After pressure from the military and inquires from The Washington Post, USAID told military commanders last week that it will ensure there is no stoppage of agriculture assistance.
“AID feels bullied into this,” the senior official said. “It feels powerless to say no to the military.”
IRD officials said they have not been told that their program will be extended. So they have started to lay off staff members and shut down activities in Helmand and will begin doing the same in Kandahar over the next few weeks. Restarting operations, Slocum said, could take six to eight weeks.
Communication gaps
In the case of its program to bolster local governments, USAID’s problem stems from a failure to communicate.
The agency designed a $140 million initiative last year to help stabilize areas in the south in the wake of military operations to clear out insurgents. The new program, which was supposed to begin this spring, was aimed in part at coordinating what have been disparate and overlapping efforts to train local officials and fund small reconstruction projects.

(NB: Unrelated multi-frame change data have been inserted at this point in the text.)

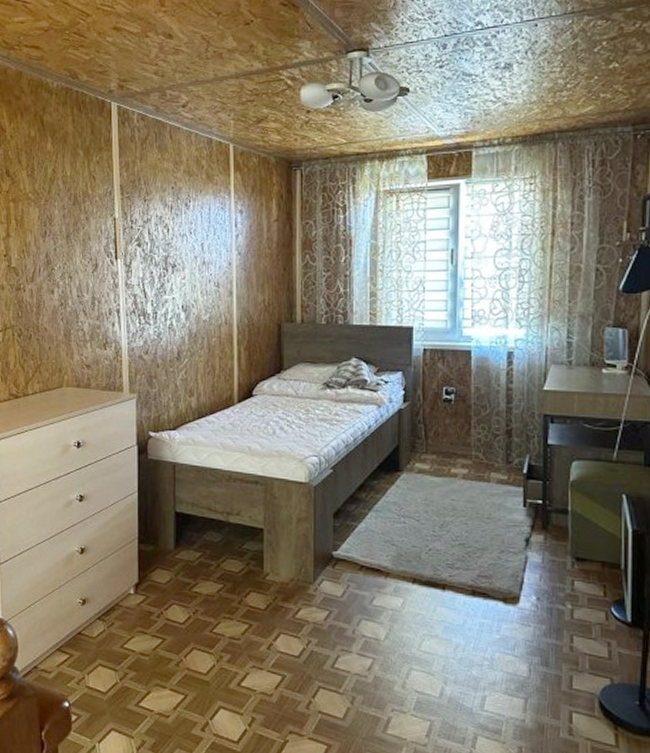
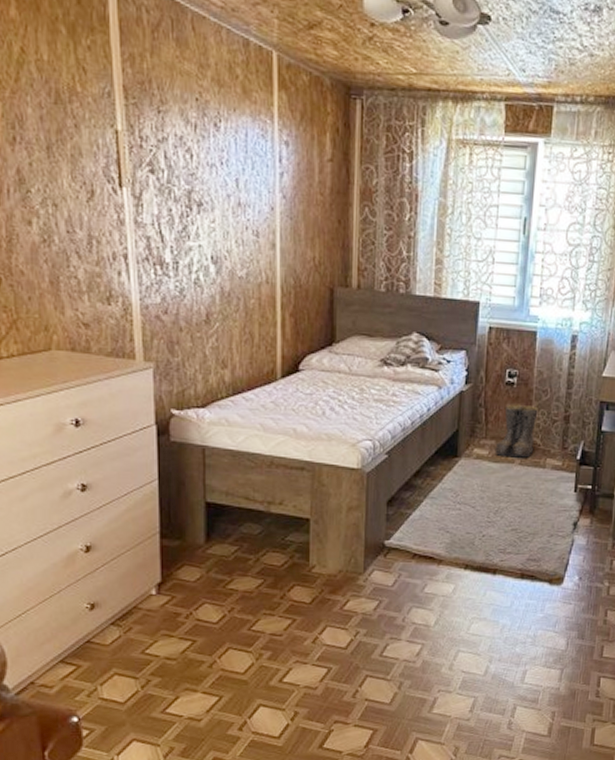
boots: none [436,419,478,472] -> present [495,404,538,458]

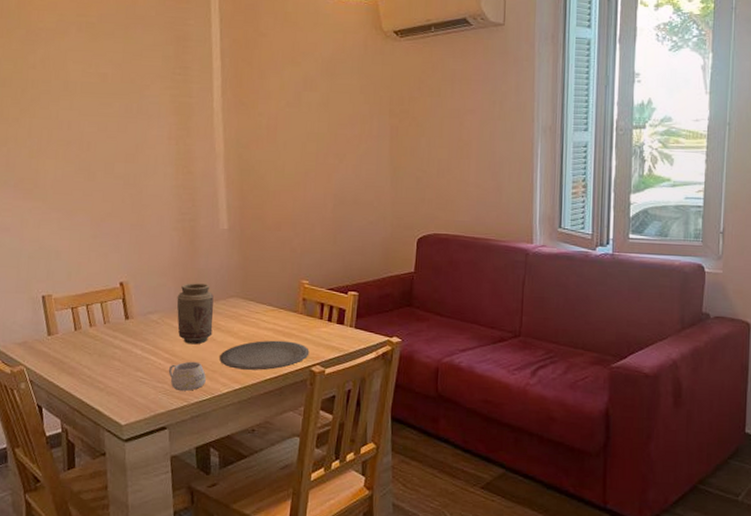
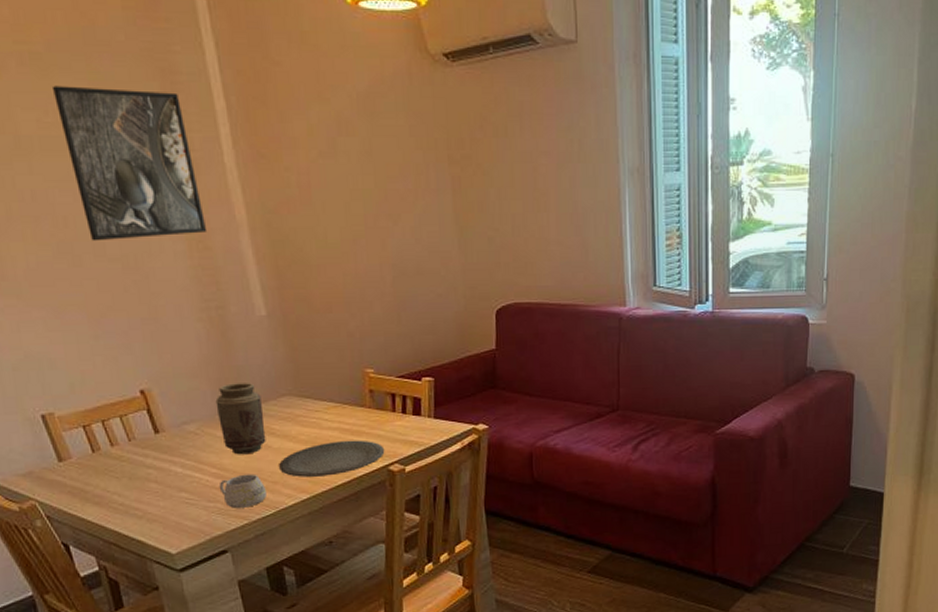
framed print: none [97,46,192,162] -> present [51,85,208,241]

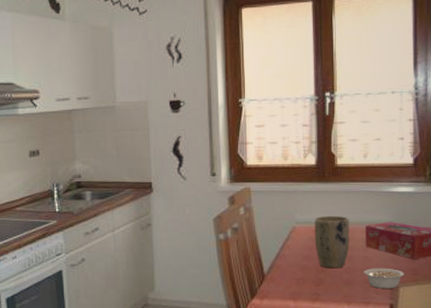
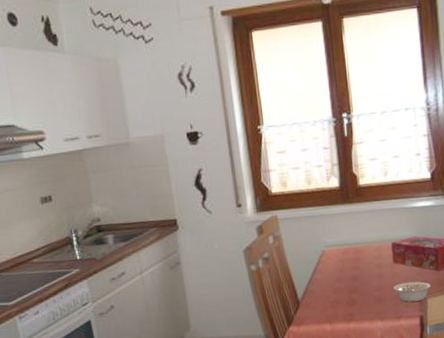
plant pot: present [314,215,350,269] -> none [343,235,378,288]

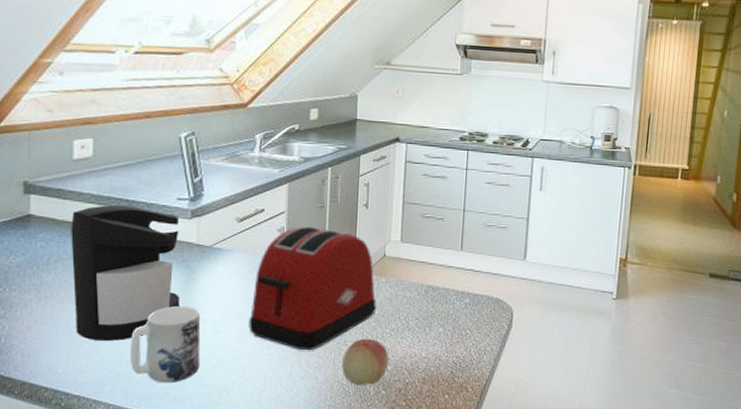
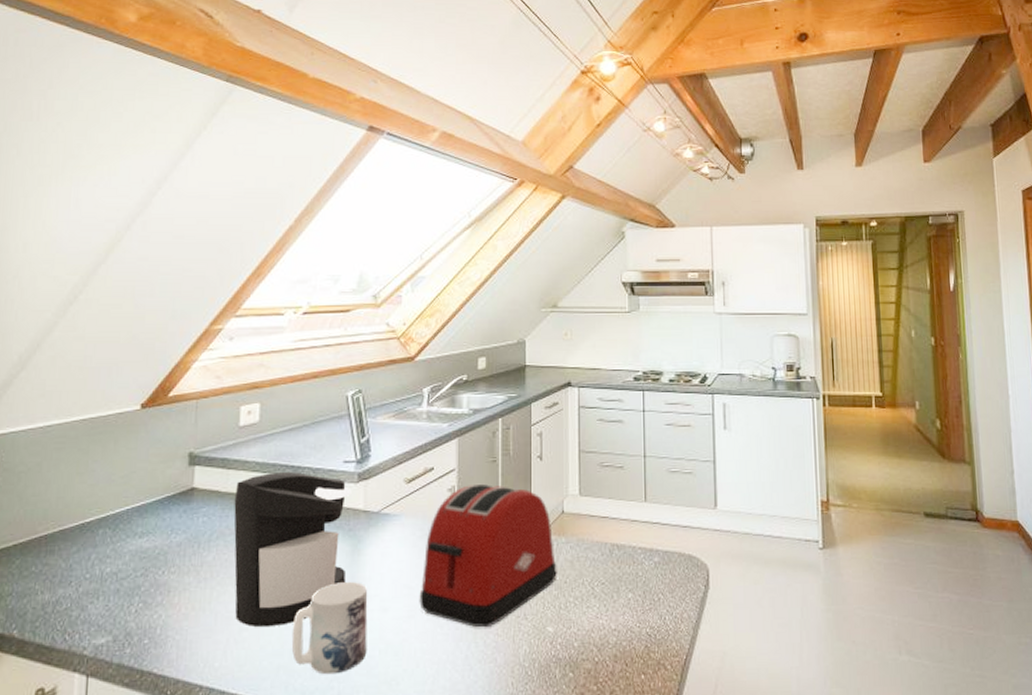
fruit: present [342,338,389,386] -> none [523,609,575,668]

In one part of Kandahar city, USAID recently discovered that it had several contractors “doing the same thing,” one senior agency official said.
In November, USAID released an outline of the new program and solicited bids from contractors. It publicly identified the Afghan Ministry of Rural Rehabilitation and Development as its partner for the program.
But it was only after the release of that outline that USAID presented the program to senior leaders at the ministry — to ask for a single person to participate on a team evaluating bids.
The Afghans balked, saying that they had not been consulted in a substantive way during the design of the program, despite repeated declarations from senior U.S. officials that they want to work in partnership with the Afghan government. Fearful of an angry reaction from President Hamid Karzai, USAID withdrew the solicitation and spent weeks working with the ministry to revise the program.
“This delay was 100 percent preventable,” said the development specialist, who recently left USAID. “They could have reached out and worked with the ministry much, much earlier.”
The do-over will postpone the start of the program by at least four months, according to agency documents. Although USAID officials insist they will be able to expand other projects to fill the gap between the new stabilization program and an existing local-government program, which is in the process of shutting down, development specialists said the lack of a seamless transition between the two initiatives could lead critical Afghan staff members to quit, taking with them valuable institutional knowledge.
“If you’re looking at this in terms of counterinsurgency, and trying to partner and plan with the military, the civilians aren’t doing their jobs properly,” the specialist said.